Os exploradores urbanos costumam manter um grande secretismo quanto aos locais que visitam. Para o jovem, se um sítio abandonado e desconhecido começar a passar “sucessivamente de mãos em mãos” então acaba por perder o seu valor, visto que passa de desconhecido a conhecido. Acrescenta ainda que, por vezes, caso a localização seja partilhada, pessoas com intenções menos boas acabam por lá passar, vandalizando e roubando tudo o que encontrarem, algo que, segundo nos conta, já aconteceu.
O jovem explorador urbano já passou por dezenas de sítios abandonados, contudo, não consegue escolher um favorito. “Acho que todos os locais me marcam, cada um de uma forma diferente, seja pela exploração em si, pelas peripécias que ocorrem, ou mesmo pelo próprio ambiente. Quando me perguntam qual é o meu sítio de eleição, fico sem resposta.”
Mesmo assim, consegue definir quais os seus sítios favoritos: “Adoro locais que, por mais anos de abandono que tenham, possuam ainda todas as memórias de quem os habitou, muitas vezes intactas, tanto em pequenas casas como em grandes palacetes. Contudo, há locais que mesmo estando vazios têm uma arquitetura com detalhes incríveis e únicos que conseguem proporcionar uma exploração tão boa como as referidas ‘cápsulas do tempo’.”
Dentro destes espaços perdidos na memória, os objetos que mais gosta de encontrar são “fotos, ainda a preto e branco, dos antigos proprietários.” Por vezes, encontra também pianos antigos. “Já tenho também encontrado coisas menos comuns: armas, microscópios, morgues ou objetos mais invulgares que, muitas vezes, acabam por servir para dar nome aos locais.”

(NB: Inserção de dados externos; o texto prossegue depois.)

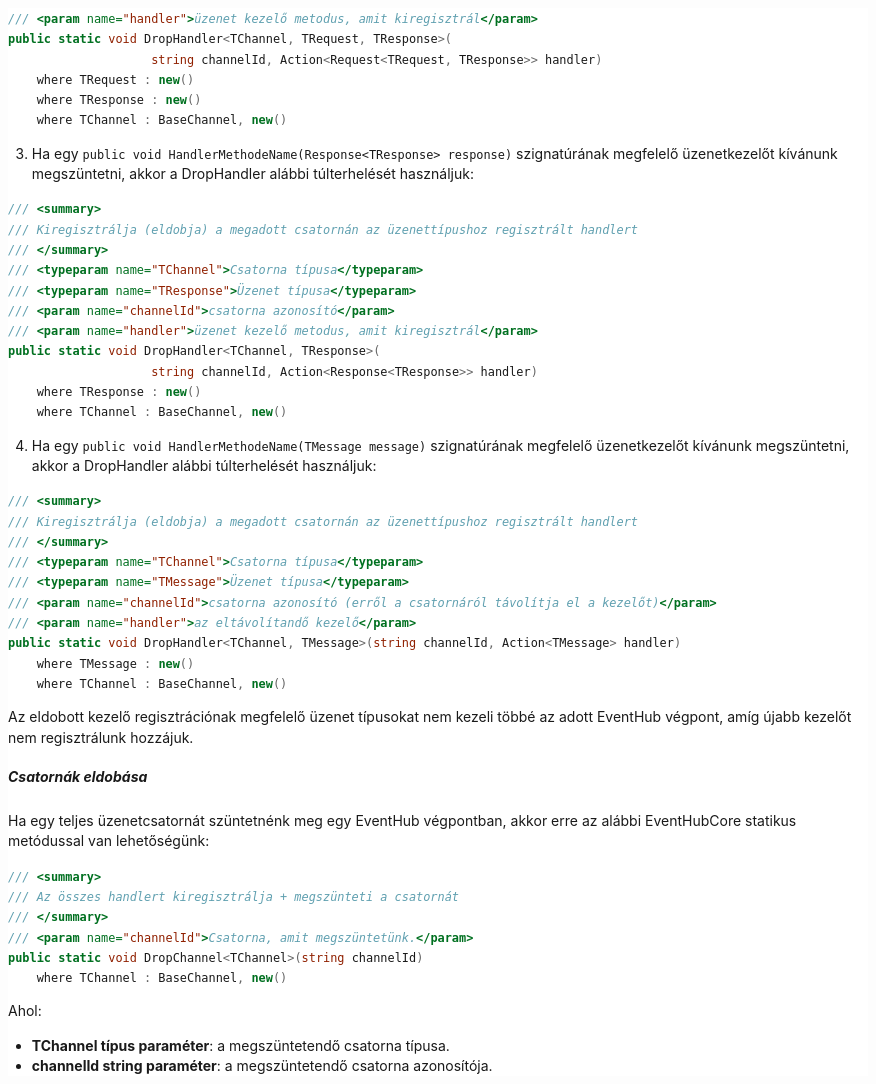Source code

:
 ```csharp
/// <param name="handler">üzenet kezelő metodus, amit kiregisztrál</param>
public static void DropHandler<TChannel, TRequest, TResponse>(
                    string channelId, Action<Request<TRequest, TResponse>> handler)
    where TRequest : new()
    where TResponse : new()
    where TChannel : BaseChannel, new()
```
3. Ha egy `public void HandlerMethodeName(Response<TResponse> response)` szignatúrának megfelelő üzenetkezelőt kívánunk megszüntetni, akkor a DropHandler alábbi túlterhelését használjuk:
```csharp
/// <summary>
/// Kiregisztrálja (eldobja) a megadott csatornán az üzenettípushoz regisztrált handlert
/// </summary>
/// <typeparam name="TChannel">Csatorna típusa</typeparam>
/// <typeparam name="TResponse">Üzenet típusa</typeparam>
/// <param name="channelId">csatorna azonosító</param>
/// <param name="handler">üzenet kezelő metodus, amit kiregisztrál</param>
public static void DropHandler<TChannel, TResponse>(
                    string channelId, Action<Response<TResponse>> handler)
    where TResponse : new()
    where TChannel : BaseChannel, new()
```
4. Ha egy `public void HandlerMethodeName(TMessage message)` szignatúrának megfelelő üzenetkezelőt kívánunk megszüntetni, akkor a DropHandler alábbi túlterhelését használjuk:
```csharp
/// <summary>
/// Kiregisztrálja (eldobja) a megadott csatornán az üzenettípushoz regisztrált handlert
/// </summary>
/// <typeparam name="TChannel">Csatorna típusa</typeparam>
/// <typeparam name="TMessage">Üzenet típusa</typeparam>
/// <param name="channelId">csatorna azonosító (erről a csatornáról távolítja el a kezelőt)</param>
/// <param name="handler">az eltávolítandő kezelő</param>
public static void DropHandler<TChannel, TMessage>(string channelId, Action<TMessage> handler)
    where TMessage : new()
    where TChannel : BaseChannel, new()
```
Az eldobott kezelő regisztrációnak megfelelő üzenet típusokat nem kezeli többé az adott EventHub végpont, amíg újabb kezelőt nem regisztrálunk hozzájuk.
##### Csatornák eldobása
Ha egy teljes üzenetcsatornát szüntetnénk meg egy EventHub végpontban, akkor erre az alábbi EventHubCore statikus metódussal van lehetőségünk:
```csharp
/// <summary>
/// Az összes handlert kiregisztrálja + megszünteti a csatornát
/// </summary>
/// <param name="channelId">Csatorna, amit megszüntetünk.</param>
public static void DropChannel<TChannel>(string channelId)
    where TChannel : BaseChannel, new()
```
Ahol:
* **TChannel típus paraméter**: a megszüntetendő csatorna típusa.
* **channelId string paraméter**: a megszüntetendő csatorna azonosítója.

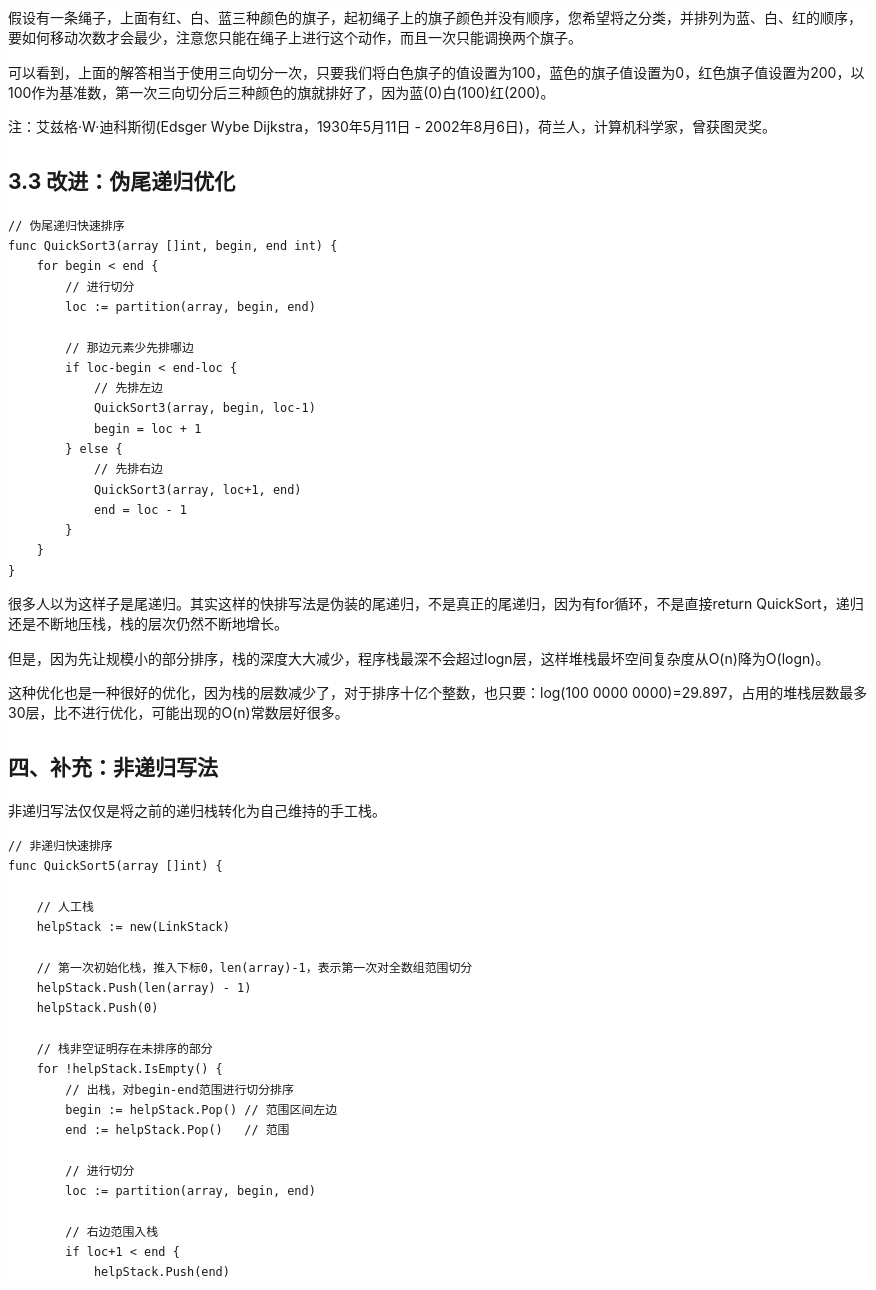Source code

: 
假设有一条绳子，上面有红、白、蓝三种颜色的旗子，起初绳子上的旗子颜色并没有顺序，您希望将之分类，并排列为蓝、白、红的顺序，要如何移动次数才会最少，注意您只能在绳子上进行这个动作，而且一次只能调换两个旗子。

可以看到，上面的解答相当于使用三向切分一次，只要我们将白色旗子的值设置为100，蓝色的旗子值设置为0，红色旗子值设置为200，以100作为基准数，第一次三向切分后三种颜色的旗就排好了，因为蓝(0)白(100)红(200)。

注：艾兹格·W·迪科斯彻(Edsger Wybe Dijkstra，1930年5月11日 - 2002年8月6日)，荷兰人，计算机科学家，曾获图灵奖。



3.3 改进：伪尾递归优化
-------------------
```golang
// 伪尾递归快速排序
func QuickSort3(array []int, begin, end int) {
    for begin < end {
        // 进行切分
        loc := partition(array, begin, end)

        // 那边元素少先排哪边
        if loc-begin < end-loc {
            // 先排左边
            QuickSort3(array, begin, loc-1)
            begin = loc + 1
        } else {
            // 先排右边
            QuickSort3(array, loc+1, end)
            end = loc - 1
        }
    }
}
```
很多人以为这样子是尾递归。其实这样的快排写法是伪装的尾递归，不是真正的尾递归，因为有for循环，不是直接return QuickSort，递归还是不断地压栈，栈的层次仍然不断地增长。

但是，因为先让规模小的部分排序，栈的深度大大减少，程序栈最深不会超过logn层，这样堆栈最坏空间复杂度从O(n)降为O(logn)。

这种优化也是一种很好的优化，因为栈的层数减少了，对于排序十亿个整数，也只要：log(100 0000 0000)=29.897，占用的堆栈层数最多30层，比不进行优化，可能出现的O(n)常数层好很多。



四、补充：非递归写法
-------------------
非递归写法仅仅是将之前的递归栈转化为自己维持的手工栈。

```golang
// 非递归快速排序
func QuickSort5(array []int) {

    // 人工栈
    helpStack := new(LinkStack)

    // 第一次初始化栈，推入下标0，len(array)-1，表示第一次对全数组范围切分
    helpStack.Push(len(array) - 1)
    helpStack.Push(0)

    // 栈非空证明存在未排序的部分
    for !helpStack.IsEmpty() {
        // 出栈，对begin-end范围进行切分排序
        begin := helpStack.Pop() // 范围区间左边
        end := helpStack.Pop()   // 范围

        // 进行切分
        loc := partition(array, begin, end)

        // 右边范围入栈
        if loc+1 < end {
            helpStack.Push(end)
```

Ainda mais raro do que armas e pianos antigos são espíritos mas Daniel Pereira assegura que também já os encontrou: “a coisa mais surpreendente com que me deparei num sítio foi uma manifestação bem visível e gravada em vídeo de uma presença numa antiga casa abandonada, isolada no meio do campo, de noite, sob a forma de energia, chamada por muitos de ‘orb’, apesar de apenas me ter apercebido dela durante a edição do vídeo”, recorda-se.
Tal como em muitos outros aspetos da vida, a pandemia da Covid-19 veio mudar a forma como os exploradores urbanos participam nesta atividade. Daniel Pereira explica que, devido às regras impostas na altura, ficava apenas por zonas perto de casa e até onde se conseguisse deslocar facilmente. O tempo que já podia dedicar a explorar sítios abandonados foi usado para editar fotografias e vídeos que tinha deixado em stand-by.

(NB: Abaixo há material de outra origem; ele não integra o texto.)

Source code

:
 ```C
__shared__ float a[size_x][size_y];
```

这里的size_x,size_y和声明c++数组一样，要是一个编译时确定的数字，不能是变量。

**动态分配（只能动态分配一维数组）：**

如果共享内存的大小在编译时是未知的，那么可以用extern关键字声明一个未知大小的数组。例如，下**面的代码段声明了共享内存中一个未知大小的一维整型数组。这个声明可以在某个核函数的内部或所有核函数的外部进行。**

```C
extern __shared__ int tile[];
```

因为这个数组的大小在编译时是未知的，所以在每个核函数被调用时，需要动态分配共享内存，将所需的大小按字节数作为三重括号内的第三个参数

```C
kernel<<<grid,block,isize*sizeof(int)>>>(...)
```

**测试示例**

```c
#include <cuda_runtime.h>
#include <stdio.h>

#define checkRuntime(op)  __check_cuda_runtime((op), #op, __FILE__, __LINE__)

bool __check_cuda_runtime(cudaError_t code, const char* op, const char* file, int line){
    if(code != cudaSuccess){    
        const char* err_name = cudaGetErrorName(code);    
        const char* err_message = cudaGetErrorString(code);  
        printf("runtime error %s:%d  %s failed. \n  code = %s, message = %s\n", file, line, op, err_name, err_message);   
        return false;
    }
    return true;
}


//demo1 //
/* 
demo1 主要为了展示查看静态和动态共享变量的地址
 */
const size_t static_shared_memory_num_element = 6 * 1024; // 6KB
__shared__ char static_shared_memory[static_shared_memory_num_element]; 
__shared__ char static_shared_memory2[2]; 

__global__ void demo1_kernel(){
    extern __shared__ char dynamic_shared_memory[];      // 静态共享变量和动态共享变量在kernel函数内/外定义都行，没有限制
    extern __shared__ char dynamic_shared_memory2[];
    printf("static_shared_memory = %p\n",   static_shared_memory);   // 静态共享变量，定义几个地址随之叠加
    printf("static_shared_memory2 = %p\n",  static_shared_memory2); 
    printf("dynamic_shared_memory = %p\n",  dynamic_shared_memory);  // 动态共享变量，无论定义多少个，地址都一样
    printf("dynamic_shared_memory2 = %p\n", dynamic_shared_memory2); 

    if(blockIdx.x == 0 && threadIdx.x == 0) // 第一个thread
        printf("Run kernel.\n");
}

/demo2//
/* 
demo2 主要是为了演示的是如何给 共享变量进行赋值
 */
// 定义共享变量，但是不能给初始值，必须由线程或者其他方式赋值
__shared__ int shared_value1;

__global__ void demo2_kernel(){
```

Antes de terminarmos a nossa conversa, o jovem explorador urbano de 17 anos deixa-nos alguns conselhos, dedicados especialmente àqueles que pensam começar a entrar nesta subcultura. A principal dica é prestar atenção aos sítios que nos rodeiam porque em muitos deles há beleza desconhecida. “Às vezes, os melhores locais estão mesmo à nossa frente e ainda assim passam despercebidos à maior parte das pessoas.”
Em termos de segurança, explica que temos de ter cuidado. “Por vezes é preciso correr riscos para ter uma boa foto e no urbex esses riscos não são poucos mas o facto de se ver bem o chão que se pisa ou mesmo a estrutura dos locais pode ajudar a minimizar acidentes mas já não seria a primeira vez que alguém se metia pelo chão adentro”, alerta. E acrescenta: “procurar fazer isto em grupo ou com o conhecimento de mais alguém também é útil, já que caso algo corra menos bem, uma pessoa não fica desaparecida sozinha.”